Procurement Today and Tomorrow: Becoming a Fire Starter (Five Pyro Initiatives)

Click for the first installment in this series: Procurement: From Finance's Poodle to Attack Dog.

When it comes to starting fires versus fighting them, procurement has a great opportunity to take out not a teeny book of matches, but a flame-thrower aimed squarely at the apathetic naysayers in the business. During my talk at the Zycus Horizon conference, I shared the following five opportunities that procurement can take to start some serious fires. In subsequent posts in this series, I'll flesh out each of these initiatives in more detail including sharing a basic "how-to" guide for each program.

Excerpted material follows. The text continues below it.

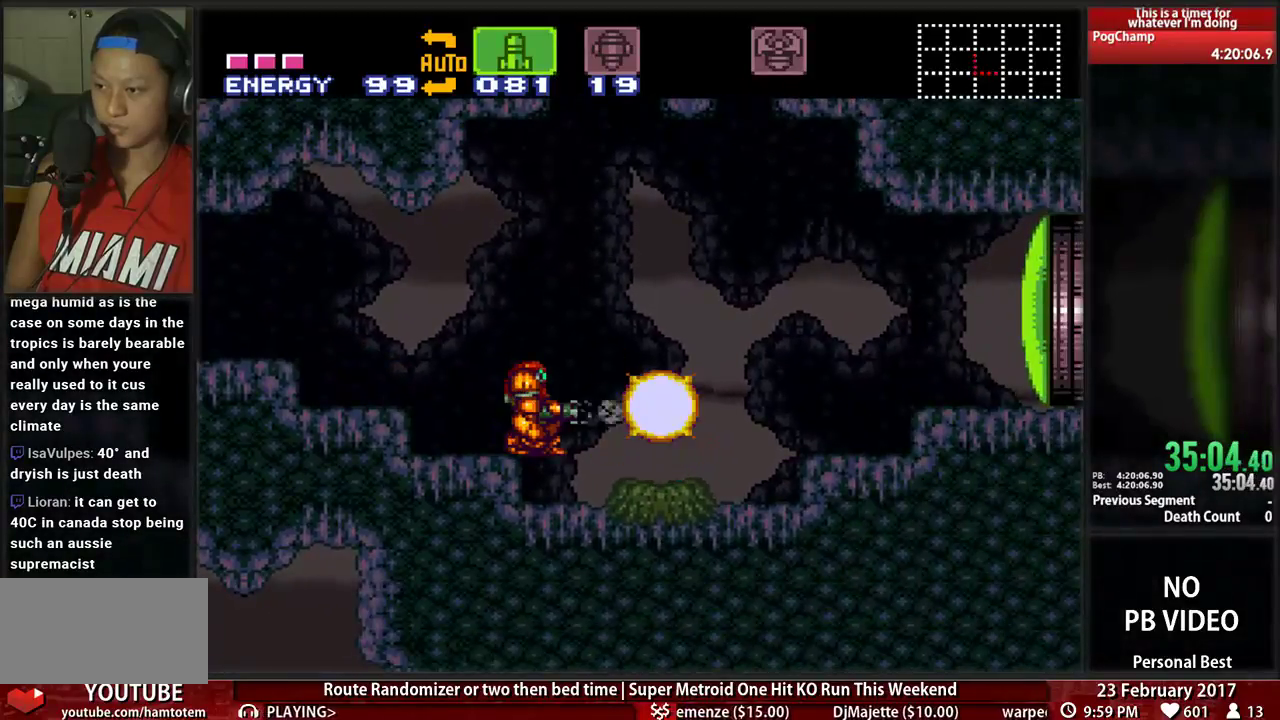
{"dt_ms": 500, "buttons": ["DPAD_RIGHT"], "events": [[190, "Y", "down"], [259, "X", "down"], [276, "Y", "up"], [379, "X", "up"], [448, "DPAD_RIGHT", "down"]]}
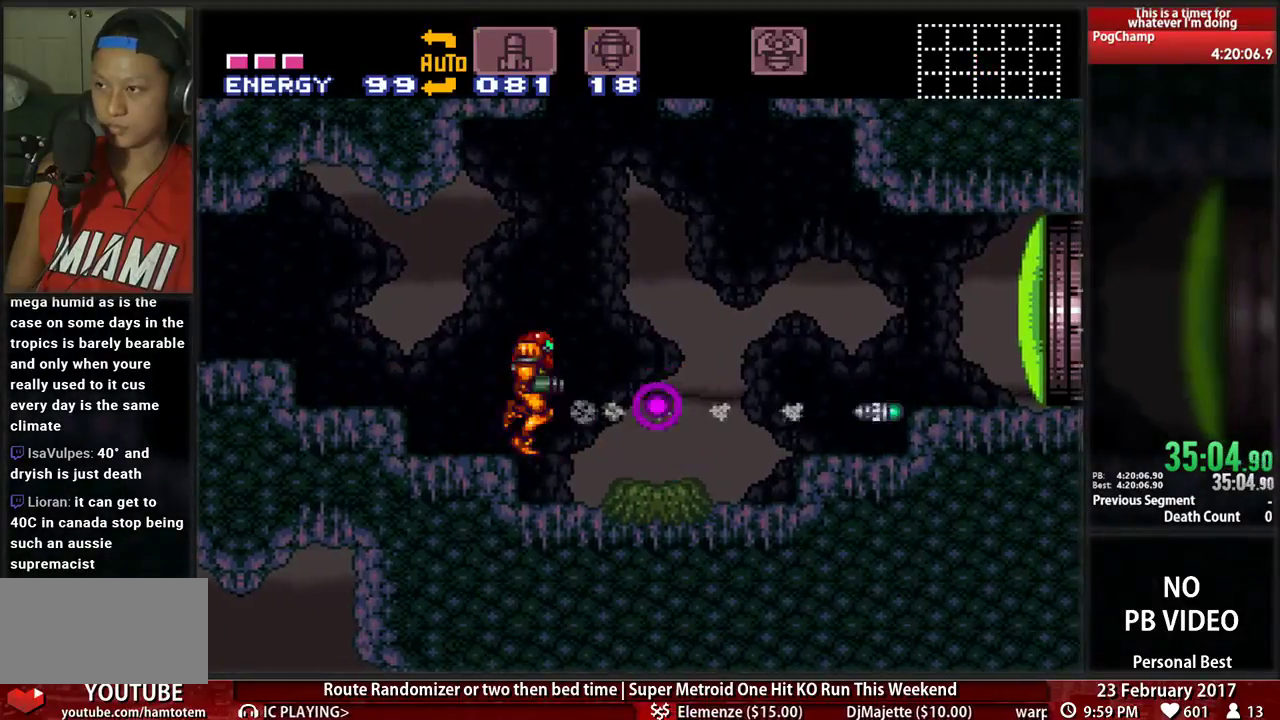
{"dt_ms": 500, "buttons": ["B", "DPAD_RIGHT"], "events": [[86, "B", "down"]]}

  1. Tackling services procurement taking responsibility not just for savings, but value. For services procurement (including but not limited to contingent labor, basic services categories and more complex and often high visibility areas) procurement has a huge opportunity to stand up and take control of what has become a scattered and greatly decentralized organizational mess, even in cases where much of indirect spend has been centralized.
  2. Educating and leading finance to get more value from procurement, including the top line! Finance does not have to be: A) Our boss. B) A quiet non-believer in procurement's ability to identify and deliver savings or top-line value. C) The wall that stands between our programs and additional funding. D) The function that has taken over supply risk for us because they don't trust us to fully manage risk on our own. E) All of the above. In fact, it's possible to truly partner with and educate finance to get CFOs, treasurers, controllers, AP, internal audit, risk management and other finance leads into our camp.
  3. Taking risk off the table (e.g., commodity management). 'nough said. If you read this blog and you're not up on risk management, you should be. And we'll give you a primer later in this series.
  4. Redefining sourcing. Procurement teams can redefine sourcing and change the basis of engagement not only with suppliers, but also the business. This involves creative approaches, new technology and new skills across existing categories and those we're seeking to exert greater influence over for the first time.
  5. Putting on a supplier management cap by driving both risk and compliance initiatives. Supplier management and compliance intersections don't just touch procurement. They deeply involve finance, legal, operations/supply chain, environmental, health and safety (EHS), HR, sales, corporate social responsibility (CSR) and virtually all other areas of the business.